··· MATERIAL SHOWN ···
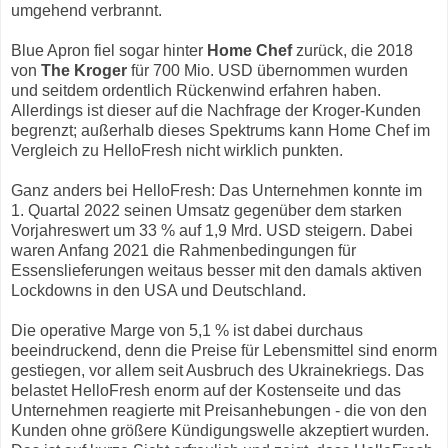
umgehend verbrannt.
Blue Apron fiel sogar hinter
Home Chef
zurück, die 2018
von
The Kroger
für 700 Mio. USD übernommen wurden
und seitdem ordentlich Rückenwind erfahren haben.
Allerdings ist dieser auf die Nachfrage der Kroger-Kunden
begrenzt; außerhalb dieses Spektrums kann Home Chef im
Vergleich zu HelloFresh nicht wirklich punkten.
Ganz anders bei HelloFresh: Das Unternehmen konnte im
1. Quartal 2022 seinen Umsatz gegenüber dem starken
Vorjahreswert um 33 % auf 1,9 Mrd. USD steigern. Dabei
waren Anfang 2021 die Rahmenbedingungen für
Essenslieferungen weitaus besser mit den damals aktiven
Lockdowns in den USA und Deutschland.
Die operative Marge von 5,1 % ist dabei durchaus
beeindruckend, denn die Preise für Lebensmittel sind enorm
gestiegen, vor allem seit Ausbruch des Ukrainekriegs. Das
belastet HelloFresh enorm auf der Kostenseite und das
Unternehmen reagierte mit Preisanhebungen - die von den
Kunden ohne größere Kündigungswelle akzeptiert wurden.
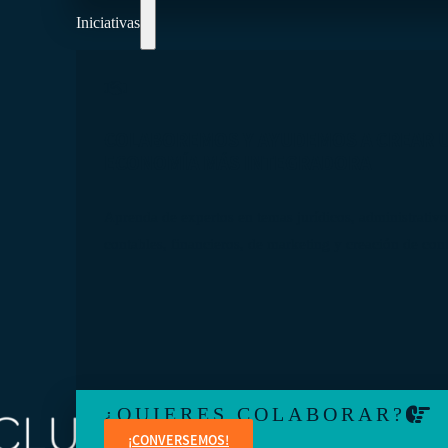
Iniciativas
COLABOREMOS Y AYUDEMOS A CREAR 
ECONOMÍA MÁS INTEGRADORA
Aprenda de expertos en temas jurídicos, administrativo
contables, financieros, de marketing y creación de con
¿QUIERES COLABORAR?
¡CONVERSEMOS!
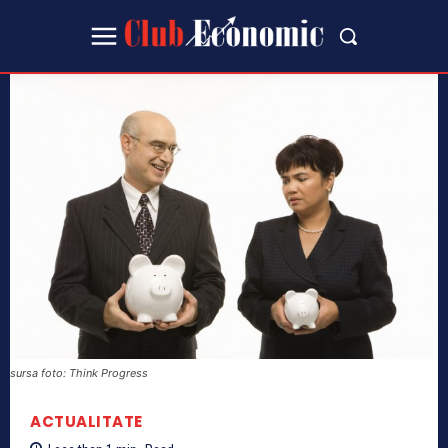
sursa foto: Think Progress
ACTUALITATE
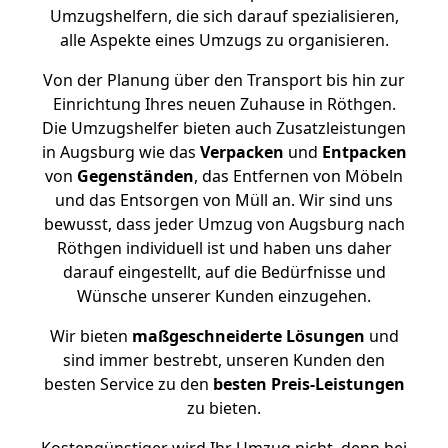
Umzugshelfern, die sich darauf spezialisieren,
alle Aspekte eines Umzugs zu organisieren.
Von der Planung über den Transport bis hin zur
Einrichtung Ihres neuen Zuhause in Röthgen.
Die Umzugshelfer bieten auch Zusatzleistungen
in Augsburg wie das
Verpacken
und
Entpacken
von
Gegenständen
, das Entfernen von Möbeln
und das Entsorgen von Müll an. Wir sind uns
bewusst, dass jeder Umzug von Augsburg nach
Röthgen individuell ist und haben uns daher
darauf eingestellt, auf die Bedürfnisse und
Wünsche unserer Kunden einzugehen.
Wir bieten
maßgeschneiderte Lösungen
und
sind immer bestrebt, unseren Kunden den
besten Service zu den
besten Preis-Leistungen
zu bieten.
···
Please count the lines in the material above that contain the word "wurden" and reply with the number alone.

2